• **Task description**:
Search the records below for the word "performed". Pull out each line that has it.

[Saved entries]

——————

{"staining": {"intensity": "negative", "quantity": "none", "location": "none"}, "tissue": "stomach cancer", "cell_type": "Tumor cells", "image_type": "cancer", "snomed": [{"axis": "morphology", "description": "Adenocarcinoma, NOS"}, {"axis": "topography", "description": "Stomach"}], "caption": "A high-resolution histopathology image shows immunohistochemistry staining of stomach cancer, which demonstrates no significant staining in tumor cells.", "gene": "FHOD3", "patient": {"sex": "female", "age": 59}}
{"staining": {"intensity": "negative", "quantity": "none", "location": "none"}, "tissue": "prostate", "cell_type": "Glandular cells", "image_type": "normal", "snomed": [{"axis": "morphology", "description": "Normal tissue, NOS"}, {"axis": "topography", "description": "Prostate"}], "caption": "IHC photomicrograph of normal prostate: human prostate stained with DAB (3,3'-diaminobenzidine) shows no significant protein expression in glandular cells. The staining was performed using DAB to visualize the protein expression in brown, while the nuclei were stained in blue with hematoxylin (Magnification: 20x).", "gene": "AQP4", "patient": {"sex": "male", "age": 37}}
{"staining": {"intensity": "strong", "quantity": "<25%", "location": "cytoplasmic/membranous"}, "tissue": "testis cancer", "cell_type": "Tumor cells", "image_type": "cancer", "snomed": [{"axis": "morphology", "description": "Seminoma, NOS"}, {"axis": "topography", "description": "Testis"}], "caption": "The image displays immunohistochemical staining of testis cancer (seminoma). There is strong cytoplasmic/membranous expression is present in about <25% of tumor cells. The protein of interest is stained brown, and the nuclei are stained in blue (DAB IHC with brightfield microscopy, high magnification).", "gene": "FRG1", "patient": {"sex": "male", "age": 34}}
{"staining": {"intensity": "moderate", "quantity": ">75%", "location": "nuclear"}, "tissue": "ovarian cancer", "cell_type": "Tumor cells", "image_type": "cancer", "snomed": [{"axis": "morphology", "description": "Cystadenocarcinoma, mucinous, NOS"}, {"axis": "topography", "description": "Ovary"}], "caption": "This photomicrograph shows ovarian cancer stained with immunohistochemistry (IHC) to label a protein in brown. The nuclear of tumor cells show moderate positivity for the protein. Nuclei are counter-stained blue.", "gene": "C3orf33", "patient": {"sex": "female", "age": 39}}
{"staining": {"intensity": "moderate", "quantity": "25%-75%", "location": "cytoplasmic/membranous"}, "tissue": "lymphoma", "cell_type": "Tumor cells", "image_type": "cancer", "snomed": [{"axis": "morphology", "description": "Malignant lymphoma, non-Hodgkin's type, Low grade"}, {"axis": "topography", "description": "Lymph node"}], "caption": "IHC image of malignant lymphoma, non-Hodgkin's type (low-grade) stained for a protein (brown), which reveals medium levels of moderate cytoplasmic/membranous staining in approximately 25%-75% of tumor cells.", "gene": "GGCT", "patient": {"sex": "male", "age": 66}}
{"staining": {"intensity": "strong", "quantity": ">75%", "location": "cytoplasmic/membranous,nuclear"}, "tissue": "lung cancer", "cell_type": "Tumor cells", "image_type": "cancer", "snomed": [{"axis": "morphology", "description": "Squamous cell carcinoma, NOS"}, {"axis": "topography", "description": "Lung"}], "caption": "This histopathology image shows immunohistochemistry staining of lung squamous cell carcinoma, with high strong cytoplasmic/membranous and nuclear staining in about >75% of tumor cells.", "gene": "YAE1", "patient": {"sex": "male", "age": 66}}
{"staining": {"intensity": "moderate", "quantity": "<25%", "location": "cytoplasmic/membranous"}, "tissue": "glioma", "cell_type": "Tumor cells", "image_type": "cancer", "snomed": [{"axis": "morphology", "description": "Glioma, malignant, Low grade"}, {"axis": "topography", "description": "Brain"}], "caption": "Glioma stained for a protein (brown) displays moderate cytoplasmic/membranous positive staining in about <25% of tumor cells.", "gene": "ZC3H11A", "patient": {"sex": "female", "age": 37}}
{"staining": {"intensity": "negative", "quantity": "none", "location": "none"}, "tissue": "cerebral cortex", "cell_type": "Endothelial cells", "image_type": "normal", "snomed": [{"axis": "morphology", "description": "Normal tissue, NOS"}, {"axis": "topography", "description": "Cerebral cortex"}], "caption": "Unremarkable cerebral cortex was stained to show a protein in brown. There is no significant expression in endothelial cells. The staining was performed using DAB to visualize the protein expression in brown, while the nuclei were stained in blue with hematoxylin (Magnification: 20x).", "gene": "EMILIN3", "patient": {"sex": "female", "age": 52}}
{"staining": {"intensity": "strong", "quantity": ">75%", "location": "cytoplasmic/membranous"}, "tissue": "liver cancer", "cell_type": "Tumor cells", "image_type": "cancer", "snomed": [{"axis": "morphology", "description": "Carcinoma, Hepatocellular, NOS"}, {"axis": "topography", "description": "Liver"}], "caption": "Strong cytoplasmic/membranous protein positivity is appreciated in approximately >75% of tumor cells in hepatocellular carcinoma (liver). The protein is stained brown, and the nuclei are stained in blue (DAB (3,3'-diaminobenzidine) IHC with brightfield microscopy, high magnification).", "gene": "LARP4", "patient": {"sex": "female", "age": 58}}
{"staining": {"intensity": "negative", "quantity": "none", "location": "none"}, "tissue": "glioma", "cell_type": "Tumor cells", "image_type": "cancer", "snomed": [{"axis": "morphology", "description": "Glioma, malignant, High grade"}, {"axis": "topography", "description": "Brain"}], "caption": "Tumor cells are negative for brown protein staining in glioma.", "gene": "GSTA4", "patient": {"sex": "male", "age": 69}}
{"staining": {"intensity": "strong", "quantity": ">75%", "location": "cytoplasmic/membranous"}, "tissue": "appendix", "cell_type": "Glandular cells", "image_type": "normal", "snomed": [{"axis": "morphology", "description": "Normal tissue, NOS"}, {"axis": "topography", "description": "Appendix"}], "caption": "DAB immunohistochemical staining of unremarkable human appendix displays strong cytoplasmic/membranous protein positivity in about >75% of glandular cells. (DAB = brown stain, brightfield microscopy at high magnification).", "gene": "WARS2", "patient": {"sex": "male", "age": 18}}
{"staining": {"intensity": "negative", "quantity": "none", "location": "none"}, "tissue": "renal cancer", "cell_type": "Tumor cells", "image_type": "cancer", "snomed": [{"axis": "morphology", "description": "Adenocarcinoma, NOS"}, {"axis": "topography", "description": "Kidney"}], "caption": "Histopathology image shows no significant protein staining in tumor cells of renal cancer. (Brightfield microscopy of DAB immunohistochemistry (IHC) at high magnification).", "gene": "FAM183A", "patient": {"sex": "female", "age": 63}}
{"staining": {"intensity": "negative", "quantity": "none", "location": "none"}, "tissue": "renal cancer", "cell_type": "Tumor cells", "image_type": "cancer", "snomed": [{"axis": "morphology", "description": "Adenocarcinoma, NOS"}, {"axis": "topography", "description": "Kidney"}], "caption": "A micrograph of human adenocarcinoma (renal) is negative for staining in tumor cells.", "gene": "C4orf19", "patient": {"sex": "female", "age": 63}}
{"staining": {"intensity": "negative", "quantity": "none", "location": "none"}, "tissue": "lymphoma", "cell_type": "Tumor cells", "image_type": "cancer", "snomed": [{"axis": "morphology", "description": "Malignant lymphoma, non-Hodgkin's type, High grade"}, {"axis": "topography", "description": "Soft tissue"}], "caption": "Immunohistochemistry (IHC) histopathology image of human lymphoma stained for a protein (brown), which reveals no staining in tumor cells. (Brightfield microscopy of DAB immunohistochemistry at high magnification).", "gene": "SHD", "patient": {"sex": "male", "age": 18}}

——————

• **Output for this exercise**:
{"staining": {"intensity": "negative", "quantity": "none", "location": "none"}, "tissue": "prostate", "cell_type": "Glandular cells", "image_type": "normal", "snomed": [{"axis": "morphology", "description": "Normal tissue, NOS"}, {"axis": "topography", "description": "Prostate"}], "caption": "IHC photomicrograph of normal prostate: human prostate stained with DAB (3,3'-diaminobenzidine) shows no significant protein expression in glandular cells. The staining was performed using DAB to visualize the protein expression in brown, while the nuclei were stained in blue with hematoxylin (Magnification: 20x).", "gene": "AQP4", "patient": {"sex": "male", "age": 37}}
{"staining": {"intensity": "negative", "quantity": "none", "location": "none"}, "tissue": "cerebral cortex", "cell_type": "Endothelial cells", "image_type": "normal", "snomed": [{"axis": "morphology", "description": "Normal tissue, NOS"}, {"axis": "topography", "description": "Cerebral cortex"}], "caption": "Unremarkable cerebral cortex was stained to show a protein in brown. There is no significant expression in endothelial cells. The staining was performed using DAB to visualize the protein expression in brown, while the nuclei were stained in blue with hematoxylin (Magnification: 20x).", "gene": "EMILIN3", "patient": {"sex": "female", "age": 52}}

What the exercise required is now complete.